§ **Written tasks**
[a] Transcribe the passage of the forum thread below that runs between "Validation, perhaps. Maybe" and "(Jan 30, 2013)", inclusive.
[b] In the forum thread below, where did IrishGirlVA's cougar moment take place?

§ **Text to read**
┄┄┄┄┄┄┄┄┄┄┄┄┄┄┄┄┄┄┄┄

# Affair with younger men ?



## Ricky2424 (Jul 23, 2012)

Hi,
What would be reasons a 46 year old female have an affair with a 22 year man ? I ask because my wife done that.
thanks,
Ricky


----------



## treyvion (Apr 29, 2013)

Ricky2424 said:


> Hi,
> What would be reasons a 46 year old female have an affair with a 22 year man ? I ask because my wife done that.
> thanks,
> Ricky


I guess the same reason the man would do it. It's more about the sex than the experience.
_Posted via Mobile Device_


----------



## Ricky2424 (Jul 23, 2012)

thanks for your reply Treyvion.. I was hoping it be other reasons then sex.


----------



## COGypsy (Aug 12, 2010)

Like what? True love? Destiny? That he made her feel special like she hasn't felt in years? 

What reason would be justifiable?


----------



## bandit.45 (Feb 8, 2012)

The sex. She wanted rabbit lovin. And she wanted validation from a younger man that she is still desirable at her age. No matter how good a husband you are to her, you cannot give her that.
_Posted via Mobile Device_


----------



## thunderstruck (May 9, 2012)

treyvion said:


> I guess the same reason the man would do it.


Just that simple.


----------



## Married but Happy (Aug 13, 2013)

Validation, perhaps. Maybe as she gets further into middle age it's like a mid-life crisis. Maybe getting a young man makes her feel like she still has "it" - whatever that may be (sex appeal, attractiveness, etc.). Agree with bandit.45.


----------



## BWBill (Jan 30, 2013)

What did your wife say about it?


----------



## treyvion (Apr 29, 2013)

Ricky2424 said:


> thanks for your reply Treyvion.. I was hoping it be other reasons then sex.


It may be the fantasy and exploration of the younger mind. Greater impulses, adrenaline, etc but that's all sex and fantasy. They still could come to love each other.
_Posted via Mobile Device_


----------



## thunderstruck (May 9, 2012)

Now...what do you want?


----------



## IrishGirlVA (Aug 27, 2012)

bandit.45 said:


> ...she wanted validation from a younger man that she is still desirable at her age.


That's about the long and short of it. At least, from what I have seen with friends and from myself. Although, when I had my cougar moment (I was 36, he was 21) I was single. Not in any type of relationship. It happened on a cruise. But truth be told, had it not involved sex but rather just flirting, I would have been satisfied with that. For me it was about having someone young and attractive find me young and attractive.

Single or not.... I was broken inside. 

Your wife is broken inside. 

I'm sorry.


----------



## treyvion (Apr 29, 2013)

IrishGirlVA said:


> That's about the long and short of it. At least, from what I have seen with friends and from myself. Although, when I had my cougar moment (I was 36, he was 21) I was single. Not in any type of relationship. It happened on a cruise. But truth be told, had it not involved sex but rather just flirting, I would have been satisfied with that. For me it was about having someone young and attractive find me young and attractive.
> 
> Single or not.... I was broken inside.
> 
> ...


Might not be broken. By some people's way of life it's ok as an option .
_Posted via Mobile Device_


----------



## Ricky2424 (Jul 23, 2012)

thunderstruck said:


> Now...what do you want?

┄┄┄┄┄┄┄┄┄┄┄┄┄┄┄┄┄┄┄┄

§ **Supplied material**
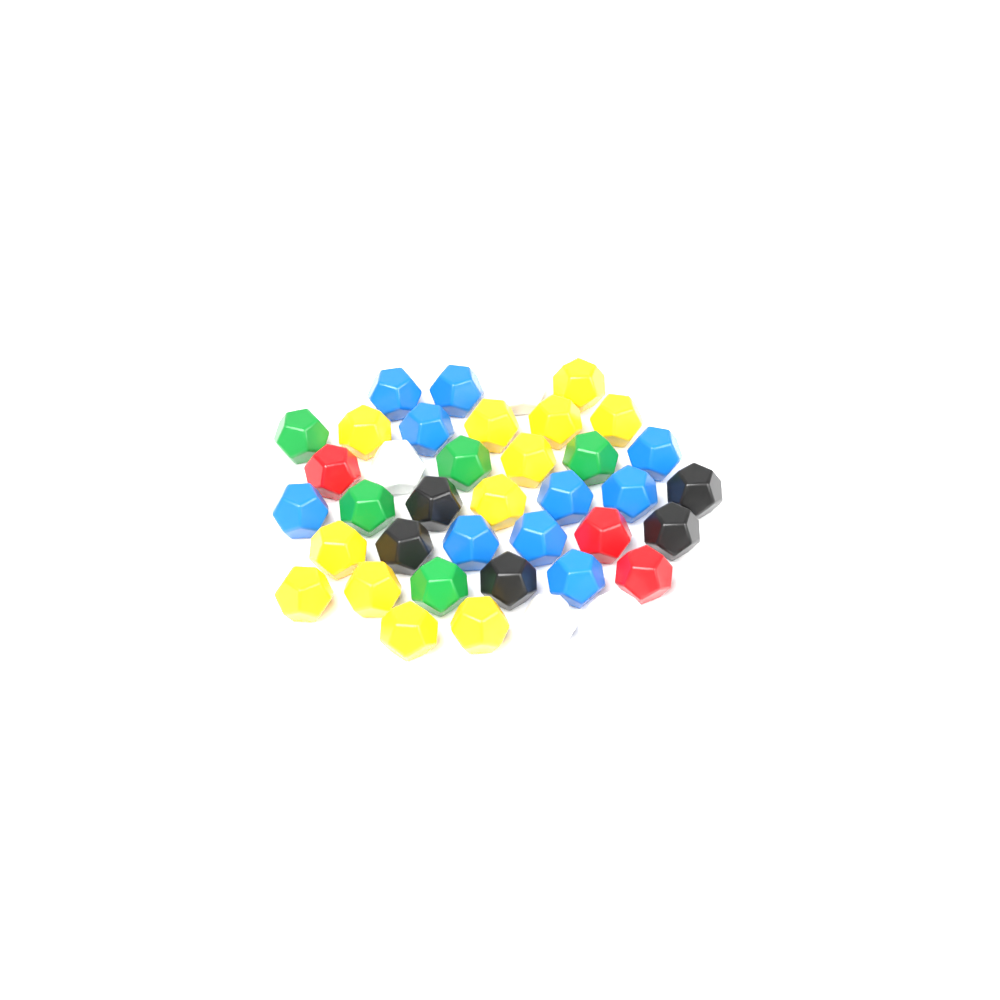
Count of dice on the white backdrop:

┄┄┄┄┄┄┄┄┄┄┄┄┄┄┄┄┄┄┄┄

§ **Task results**
[a]
Validation, perhaps. Maybe as she gets further into middle age it's like a mid-life crisis. Maybe getting a young man makes her feel like she still has "it" - whatever that may be (sex appeal, attractiveness, etc.). Agree with bandit.45.


----------



## BWBill (Jan 30, 2013)

[b] On a cruise.